### ARTICLE
/---
The openvpn community is pretty nonexistent. Core is about 10 guys (half on
loan from the for-profit company) and they're multiple years behind on where
the development should be.

2.4 release: currently 3 years old, decently robust, but limited. 2.5 release:
38 of 51 blockers still open, no release date in sight. 3.0 release: roadmap
was written in 2010, no release date in sight.

OpenVPN 2.5 is where we'll have per-user tls-crypt. tls-auth/tls-crypt in 2.4
means when the PSK (that all clients share) leaks, you have to rotate a PSK
for ALL users all at once. Or you could not use that PSK at all and just get
DoS'ed over UDP all the time. OpenVPN 3 is where they're looking at being
multithreaded. Let that sink in for a minute, because the devs haven't. You
share one core with EVERYONE who's connected. openvpn is, performance-wise, a
glorified openssl-pipe-to-nc at that point.

These are features that any server admin should be dying to have, because
they're what let you scale from "my cute little tunnel from my home to my
cloud instance" to "endpoints that can scale."

Tuning to get solid performance means getting the client config right with a
lot of low-level tweaks, a lot of iperf and network-ops knowledge, shipping it
out to the userbase, and hoping it works in their situation. Tuning later
because you screwed anything up is hit and miss: some features you can 'push'
out and fix, some you can't. The devs can't imagine tunnels where someone who
isn't as immersed in the code as them doesn't control all endpoints and all
configs, or where there's no burden to walking around and changing every
user's config. I'm years into this and I'm still finding things to adjust or
submit patches for, to make my users happier.
\---
### YOUR TASK
Decide whether each statement agrees with the post on OpenVPN development, and give yes or no with the deciding words of the post quoted exactly: (a) the 2.5 release has a set release date; (b) per-user tls-crypt is expected in OpenVPN 2.5; (c) the core team is about 10 people. The entries that come after this post are not needed.

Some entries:
/---
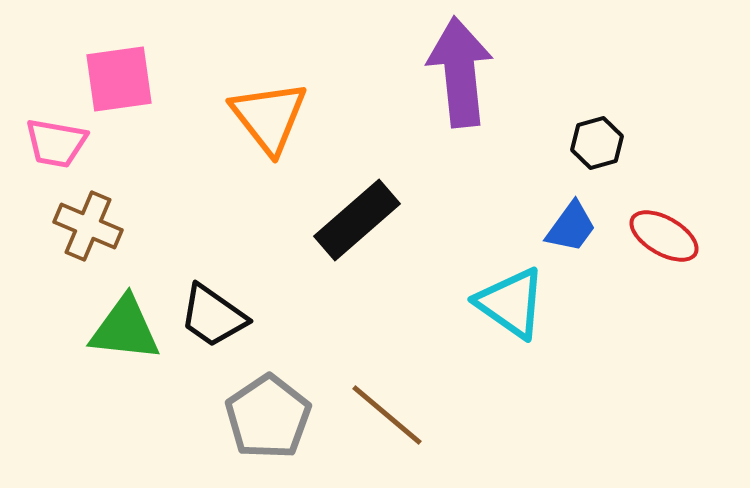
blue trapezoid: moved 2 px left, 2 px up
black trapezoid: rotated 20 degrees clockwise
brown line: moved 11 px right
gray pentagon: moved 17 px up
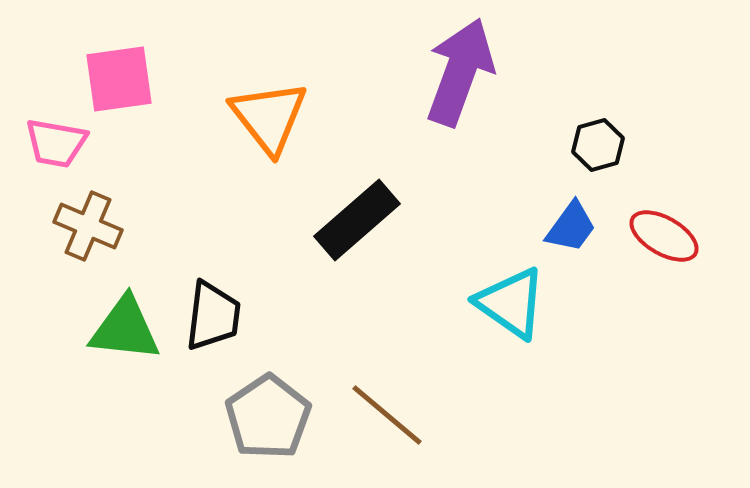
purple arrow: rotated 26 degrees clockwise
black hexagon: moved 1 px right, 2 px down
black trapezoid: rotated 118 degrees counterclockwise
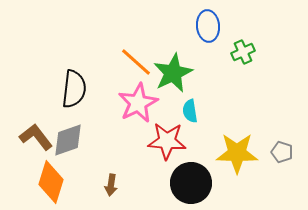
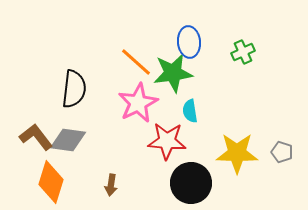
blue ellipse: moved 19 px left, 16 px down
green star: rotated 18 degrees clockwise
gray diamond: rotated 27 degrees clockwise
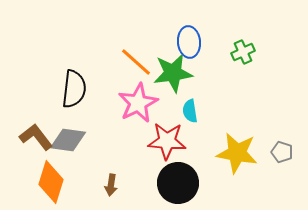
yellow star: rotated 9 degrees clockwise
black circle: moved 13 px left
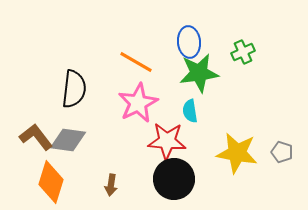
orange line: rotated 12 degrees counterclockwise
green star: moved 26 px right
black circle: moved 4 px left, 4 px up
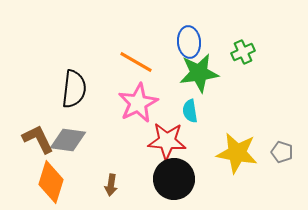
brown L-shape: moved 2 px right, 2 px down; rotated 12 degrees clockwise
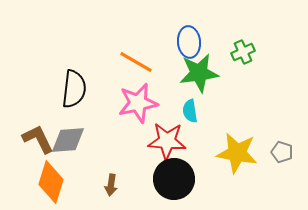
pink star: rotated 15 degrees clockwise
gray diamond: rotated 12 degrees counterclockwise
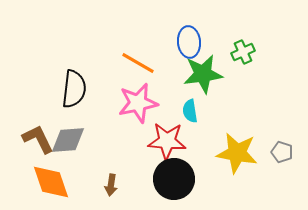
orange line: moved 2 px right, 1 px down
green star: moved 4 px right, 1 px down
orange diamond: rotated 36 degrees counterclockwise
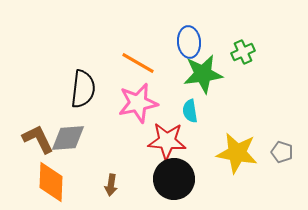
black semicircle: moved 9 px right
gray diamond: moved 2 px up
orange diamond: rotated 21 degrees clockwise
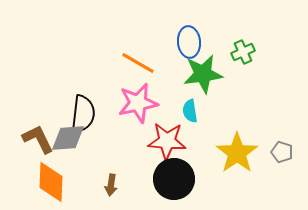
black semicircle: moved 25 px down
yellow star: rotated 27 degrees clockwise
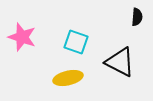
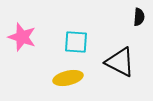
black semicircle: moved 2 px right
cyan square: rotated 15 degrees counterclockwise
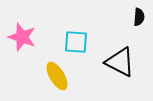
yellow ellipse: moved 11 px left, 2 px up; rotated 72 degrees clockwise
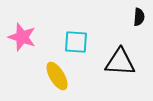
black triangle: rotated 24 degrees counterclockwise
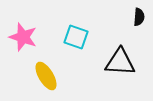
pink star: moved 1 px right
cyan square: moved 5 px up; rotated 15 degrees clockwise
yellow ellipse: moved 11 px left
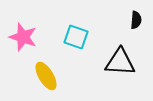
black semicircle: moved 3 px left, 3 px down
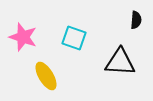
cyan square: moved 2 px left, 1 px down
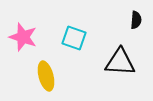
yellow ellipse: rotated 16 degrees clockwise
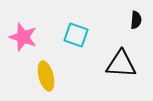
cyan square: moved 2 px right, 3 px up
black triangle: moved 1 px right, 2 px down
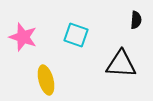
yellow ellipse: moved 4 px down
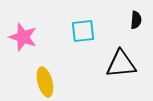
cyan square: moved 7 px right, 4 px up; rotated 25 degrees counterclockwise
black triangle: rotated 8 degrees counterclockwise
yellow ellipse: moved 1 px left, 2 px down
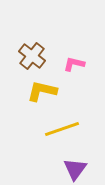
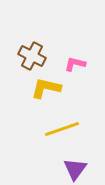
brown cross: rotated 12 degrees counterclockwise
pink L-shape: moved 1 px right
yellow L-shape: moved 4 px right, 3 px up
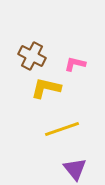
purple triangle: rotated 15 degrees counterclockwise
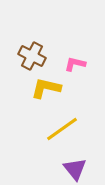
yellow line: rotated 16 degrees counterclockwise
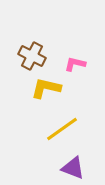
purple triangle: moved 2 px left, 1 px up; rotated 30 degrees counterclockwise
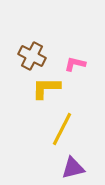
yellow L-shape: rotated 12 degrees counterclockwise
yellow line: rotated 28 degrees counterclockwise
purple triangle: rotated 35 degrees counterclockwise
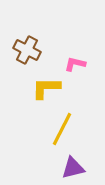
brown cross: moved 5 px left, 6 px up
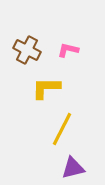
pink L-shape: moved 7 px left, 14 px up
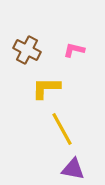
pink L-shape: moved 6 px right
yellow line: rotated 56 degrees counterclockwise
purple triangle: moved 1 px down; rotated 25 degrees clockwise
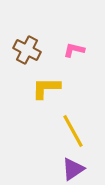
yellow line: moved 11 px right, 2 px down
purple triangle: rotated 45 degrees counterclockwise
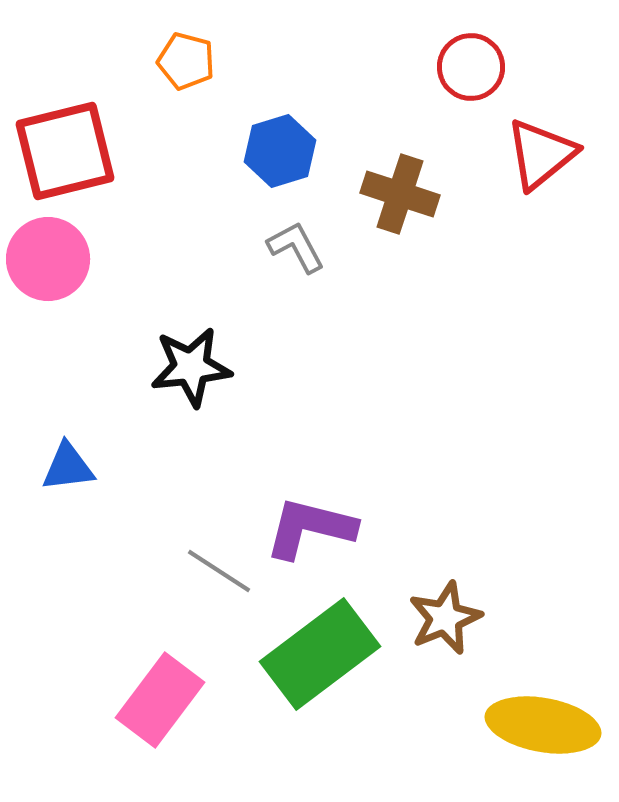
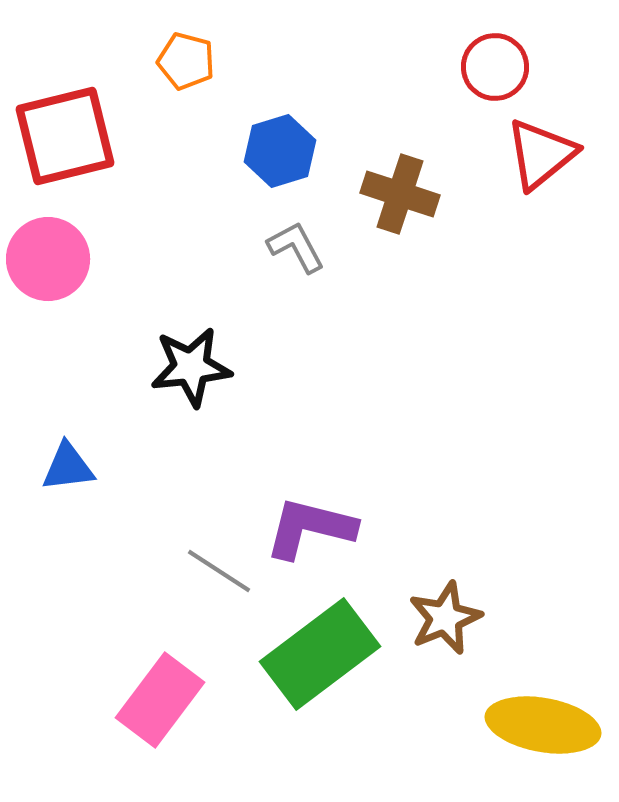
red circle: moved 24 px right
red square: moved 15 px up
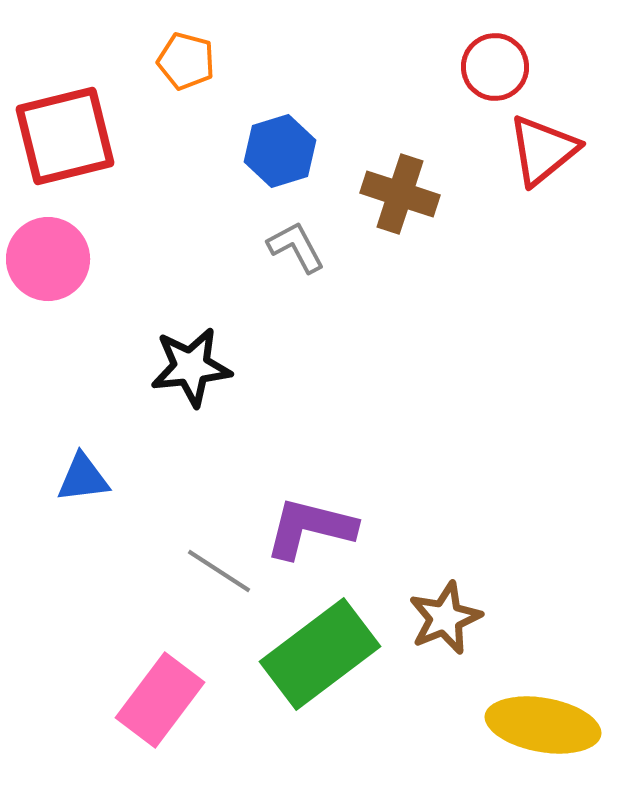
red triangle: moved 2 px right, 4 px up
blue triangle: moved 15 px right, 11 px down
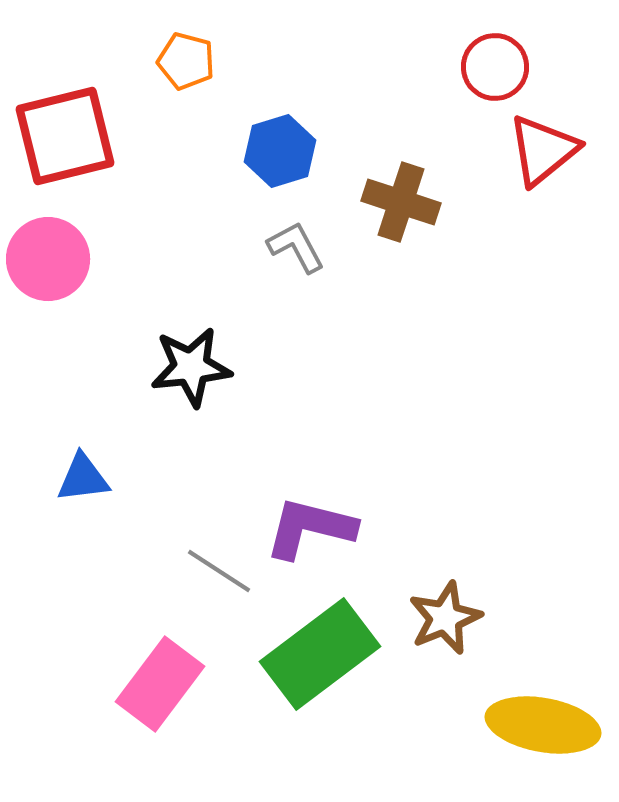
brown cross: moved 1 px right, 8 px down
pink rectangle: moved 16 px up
\---
### WRITTEN SOLUTION
(a) No: "no release date in sight."
(b) Yes: "OpenVPN 2.5 is where we'll have per-user tls-crypt."
(c) Yes: "Core is about 10 guys"